Elle savait dès sa naissance qu’un jour tout sera terminé. C’est ainsi va la vie. Même pour cette jolie feuille d’érable. A vrai dire, elle ne se plaint pas. Tu ne devrais pas te plaindre lui répète souvent le tronc.
Elle se souvient très bien de sa naissance un beau jour du printemps dernier, périlleuse, certes, mais sans faire l’appel à des forceps. Durant des mois entiers, elle ne se souciait nullement de son avenir, se contentant de vivre, au grès du temps, du vent, de la pluie, savourant plus particulièrement les rayons du soleil. Elle languissait sur une branche, suffisamment haut perché pour ne pas rencontrer malencontreusement une main humaine qui pour lui arracher prématurément la vie.

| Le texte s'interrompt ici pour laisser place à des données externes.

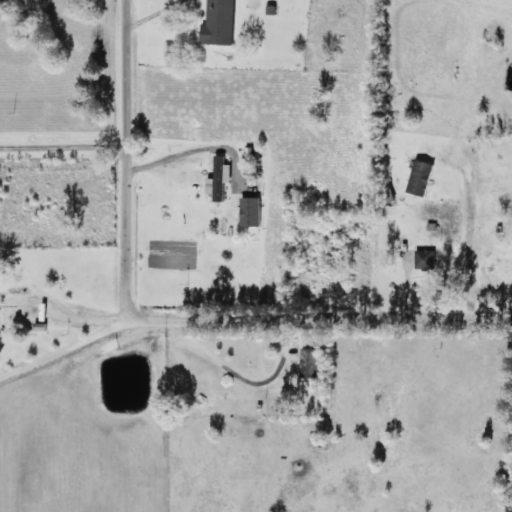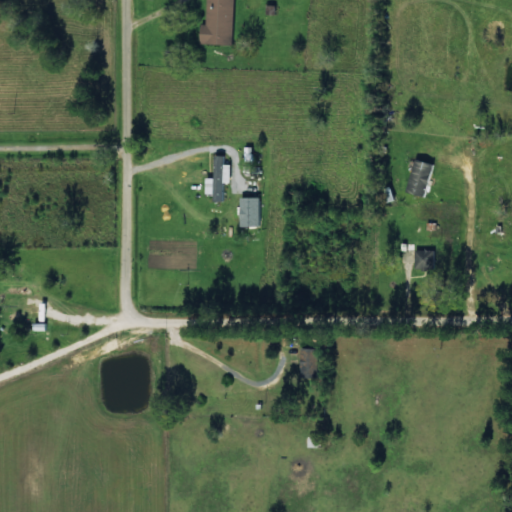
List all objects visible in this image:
building: (221, 23)
road: (77, 135)
road: (150, 162)
building: (221, 177)
building: (423, 177)
building: (254, 212)
building: (424, 258)
road: (319, 320)
road: (63, 353)
building: (308, 362)
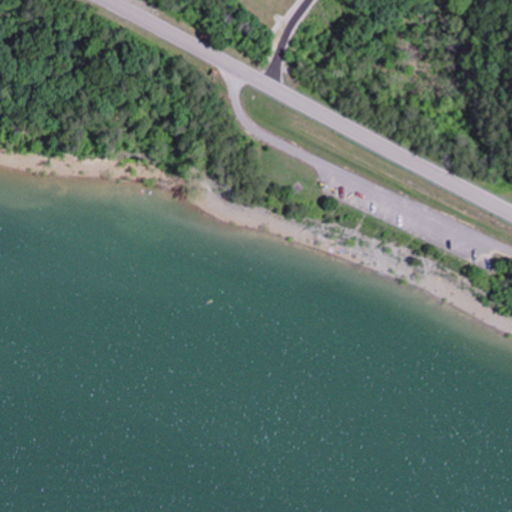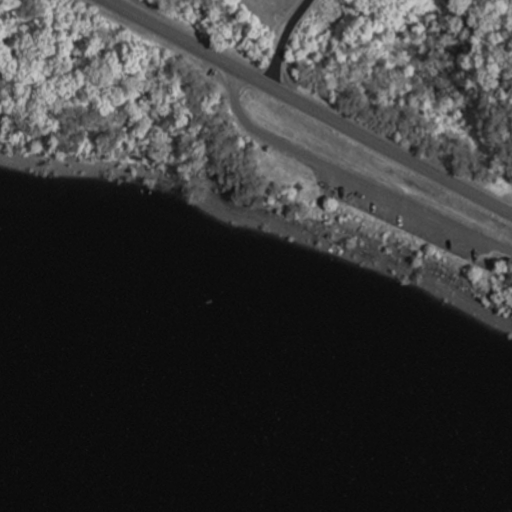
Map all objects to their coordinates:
road: (286, 40)
road: (308, 106)
road: (350, 175)
parking lot: (416, 213)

Hier, dès le premier sourire du soleil, elle a découvert la mutation de sa peau. Elle s‘est trouvée toujours belle, les petites aspérités la rendent unique, les nervures dynamique, les formes pointues espiègle. C’est sa couleur qui commençait à changer. Elle ne s’est plainte pas, à son habitude. Elle s’impatiente même d’obtenir le rouge écarlate flamboyant qui la différencie des autres feuilles en automne. Ainsi, même si elle sait désormais que son temps est compté, cela ne la trouble pas.
Tous les matins, elle s’admire et regarde ses feuilles-sœurs. Elles se font des clins d’œil, parfois un souffle de vent les rapproche, elles se caressent en douceur, car un geste brutale pourrait leur être fatal et les faire tomber au sol.
Non, elle fait tout pour éviter telle fin. Alors, elle sert les fesses et s’accroche à sa petite branche. Elle a de la chance, une branche voisine, un peu plus solide la cale et la protège, elle peut espérer à prolonger son existence en haut de l’érable.
Ce matin pourtant, elle devine que sa position n’est plus très stable. Quelque chose a du se passer cette nuit, durant son sommeil. Il n’y a presque plus de feuilles sur sa branche. Elles sont trois et se regardent tristement, leur couleurs deviennent cramoisies, leur peut flétrit à vue d’œil/ laquelle tombera la première?
Un crissement de pas la fait sursauter. Elle n’ose pas se pencher de peur de glisser, jette un coup d’œil craintif. Un enfant s’est arrêté au pied de l’arbre, visiblement émerveillé. Il ramasse les feuilles jonchées au sol et s’écrit à chaque fois qu’il en ramasse une : oh ! c’est la plus belle !
Soudain il lève la tête et l’aperçoit, s’accrochant péniblement à sa branche. Il lève les mains vers elle, rassemblées comme dans une prière. Descends s’il te plaît, c’est toi la plus belle ! J’en ai besoin, vraiment.
Il veut lui dire, qu’elle vivra encore auprès de lui, car il la collera dans son carnet intime. Il n’a pas besoin le dire. Elle le devine et se laisse tomber… dans ses bras.